The media also contributes to the fear surrounding Pit Bulls; biasing coverage to Pit attacks vs. attacks from other breeds. In a 2007 study by the National Canine Research Council, media coverage on four serious dog attacks was tracked and measured. The attacks were committed by four different breeds and all resulted in severe bodily damage or hospitalization. The “non-bully” breed attacks, one of which resulted in a fatality, were reported one or two times by local newspapers. In contrast to this, the Pit Bull attack was reported over 230 times in national and international newspapers, and television reporting, including CNN, MSNBC, and FOX. This severe bias has had a devastating effect on public perception of this breed since their days as the family “nanny”.
As a mother and a dog lover, I don’t accept this narrow view and believe that it all comes down to nurture: they aren’t born aggressive, people make them that way through their innate loyalty. I see common traits across my two- and four-legged children: each needs constant attention, stimulation, and love. And each can act out if not given the attention they desire as well: while my three year old might throw a tantrum, my 2 year old Pitty will chew on the fence.
My love for Pits started when I lived in New York City and fell in love with a Pit Bull who was recently rescued through a raid of a fight dog breeding den in the Bronx. Luna was 2 ½ years old and already had three litters through forced breeding.

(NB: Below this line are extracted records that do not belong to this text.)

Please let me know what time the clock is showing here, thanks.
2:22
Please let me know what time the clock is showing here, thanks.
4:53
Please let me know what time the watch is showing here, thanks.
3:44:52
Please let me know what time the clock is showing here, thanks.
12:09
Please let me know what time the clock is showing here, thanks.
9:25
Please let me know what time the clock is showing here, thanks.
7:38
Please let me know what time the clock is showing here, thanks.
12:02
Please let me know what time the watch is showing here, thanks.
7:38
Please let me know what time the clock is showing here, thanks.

She was only let out of her cage to nurse her young and for breeding. You might think that she would be angry, aggressive and frankly, pissed off…but I had never met a more grateful, loving and truly tender soul in my many years of owning dogs. She was thankful to have someone to love her, pet her and take her on long walks.
I had my first son when Luna was 4 and she knew life would never be the same. She moved from sleeping in the bed with me to the floor and handled it with grace. She kissed her new brother every chance she got and when he started to crawl and nibble on her tail, she lovingly accepted it and learned to tuck it under her if she had enough.

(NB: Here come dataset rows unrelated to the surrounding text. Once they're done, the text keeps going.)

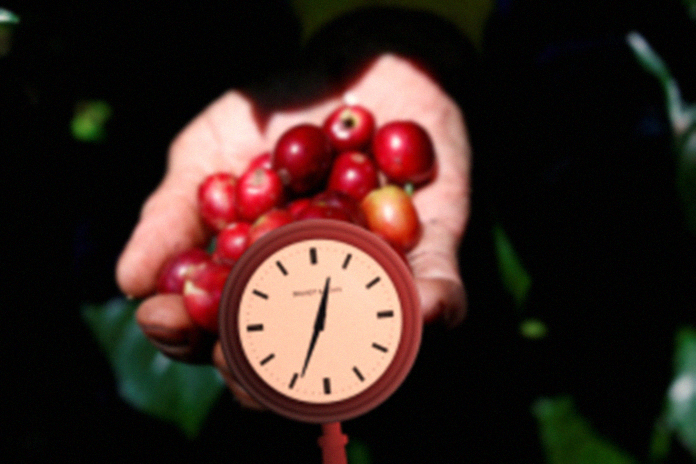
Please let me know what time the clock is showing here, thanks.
12:34
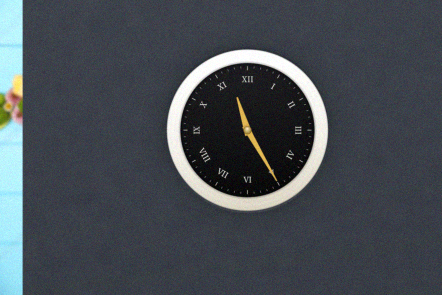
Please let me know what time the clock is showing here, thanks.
11:25
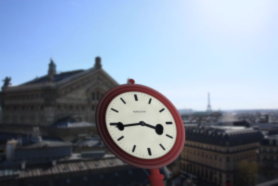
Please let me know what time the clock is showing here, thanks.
3:44
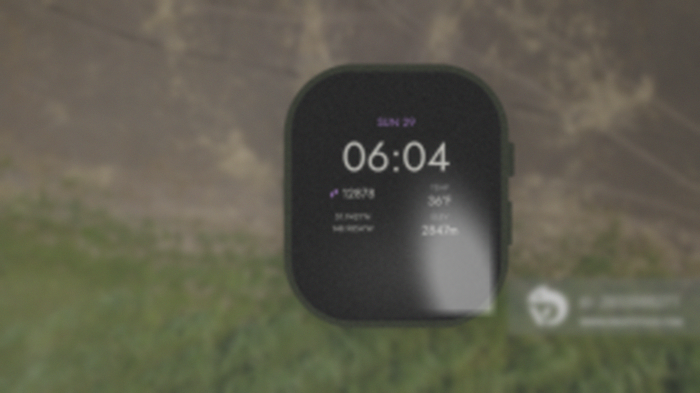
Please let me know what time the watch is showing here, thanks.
6:04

We found our second little girl, Jockamo, wondering the streets of the Bishop Arts District. She was dropped off and left to die of Parvo, a very deadly canine disease. She was malnourished, dehydrated and extremely scared. She was given a 30% chance of survival and was hospitalized for three days/nights. It took her almost 6 weeks to fully recover…she lost all of her hair and about 20 lbs but I have never met a more grateful and happy hound. She loved my son immediately and came to think of Luna has her mother.
When my second son was born we brought home his tiny hat and blanket that he was wrapped in right after he was born and let the dogs sleep with them to get used to the smell of the tiny new person we were bringing home. They were both very interested in the new little person and became extremely attached to him.

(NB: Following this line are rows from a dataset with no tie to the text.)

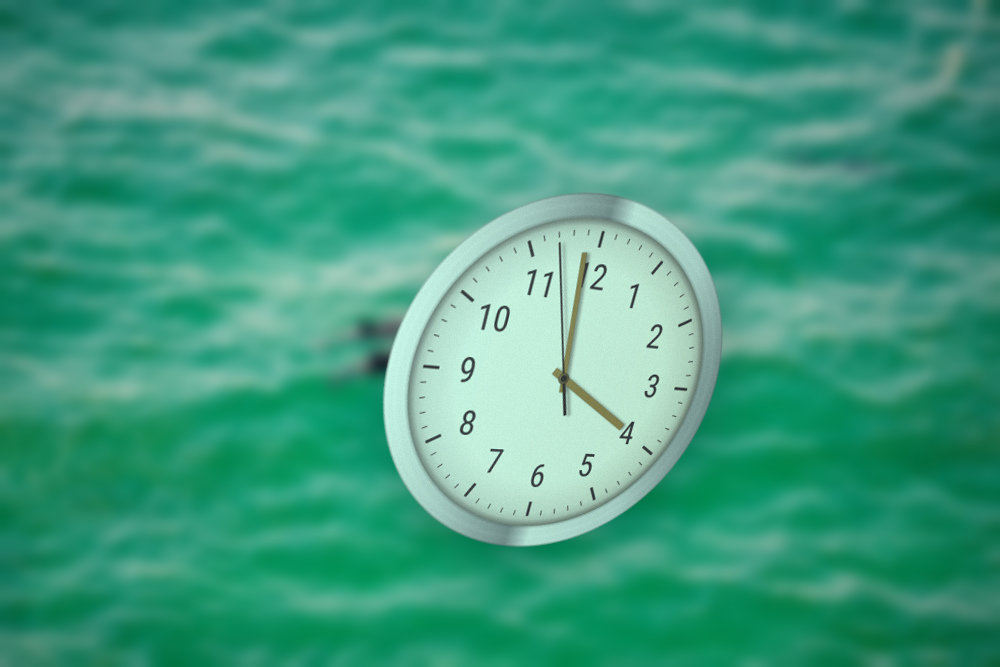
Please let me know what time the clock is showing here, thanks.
3:58:57
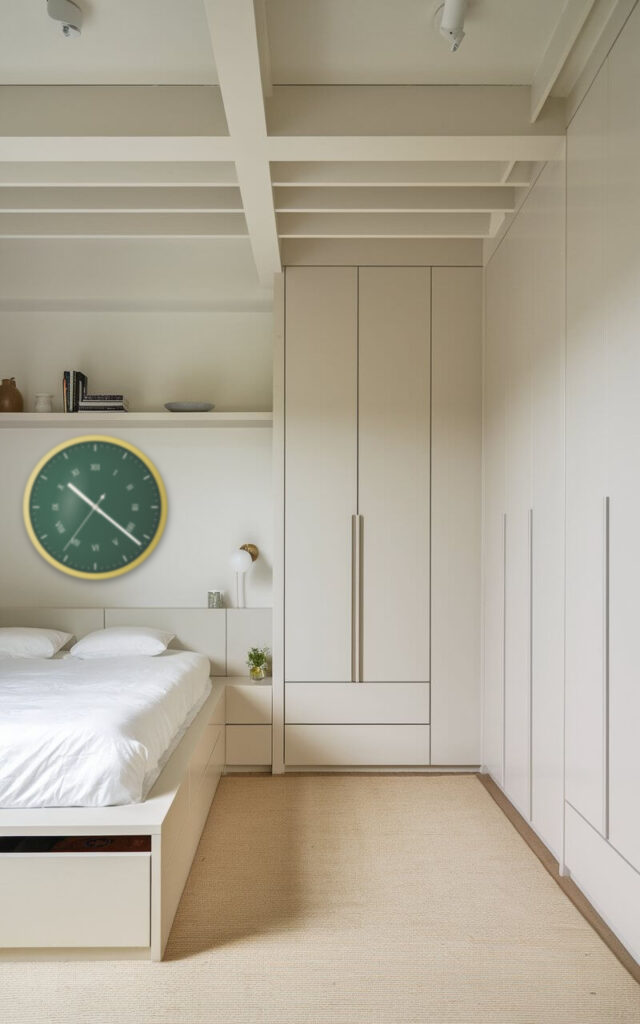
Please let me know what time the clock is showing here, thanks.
10:21:36
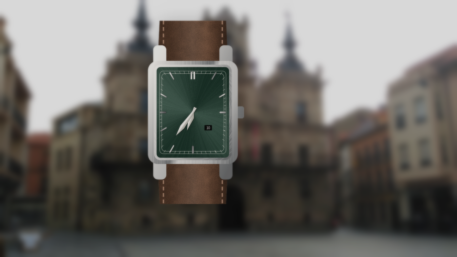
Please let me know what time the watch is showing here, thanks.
6:36
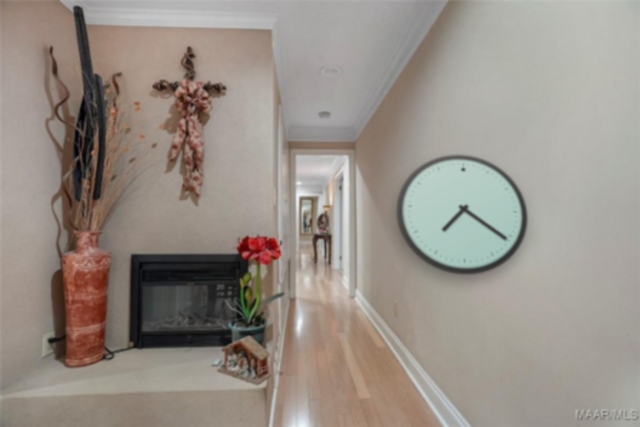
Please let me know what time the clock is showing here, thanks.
7:21
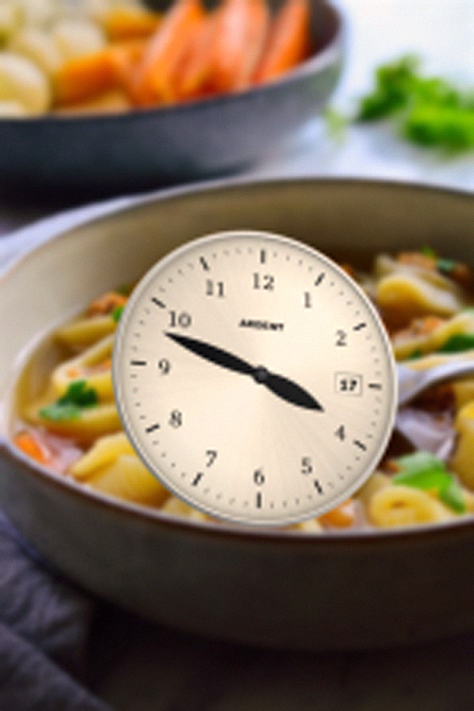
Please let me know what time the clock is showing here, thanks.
3:48
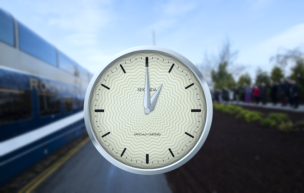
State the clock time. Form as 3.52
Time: 1.00
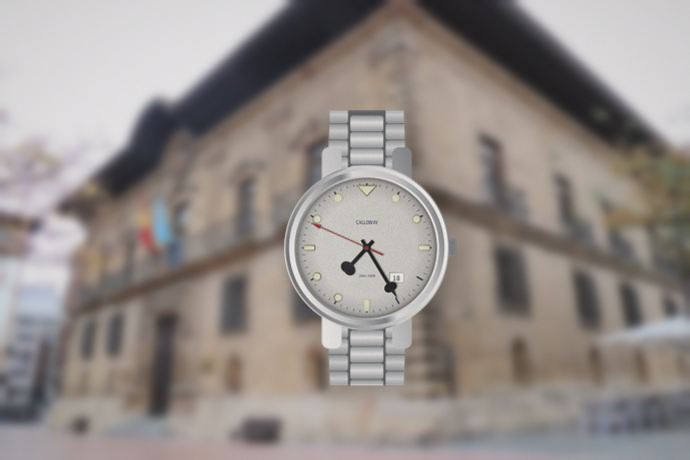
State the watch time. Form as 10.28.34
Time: 7.24.49
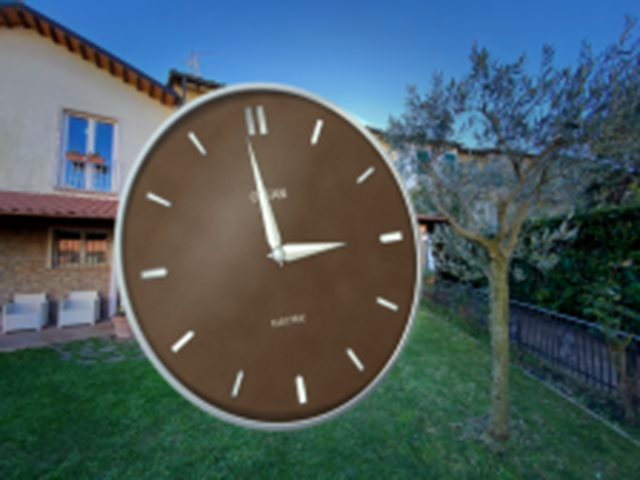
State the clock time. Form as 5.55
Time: 2.59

One thing about Pit’s is that they are by nature, LOYAL animals. There is nothing my girls wouldn’t do for my boys. They protect, nurture and love them as if they were their own pups. They chase and play with my three year old on a daily basis. And if my son falls while running, the girls immediately kiss him to make him feel better. I feel blessed to have these wonderful animals in my home. To my children these dogs are playmates, pillows to rest on, tails and ears to chew on and patient friends.
I am not asking everyone to run out and save a Pit Bull; just to keep an open mind when it comes to these animals. They are trying to overcome a lot and find a happy, loving home for life. So if you pass one on the street please be respectful and think before looking frightened and always ask before petting. If you are interested in adopting an animal, Pit Bull or not, from a no-kill animal rescue here is a great list for you:
Low cost vet care – http://ntxpitbullalliance.org/resources/low-cost-vet-care/
Here are some Pit Bull Myths and Facts — Inform your decision before declaring your decision – http://www.1800petmeds.com/education/pit-bull-facts-and-myths.htm
I couldn’t recommend the breed more. They need homes and they need people to love them. Your children will love Pit’s and they will in turn love your children.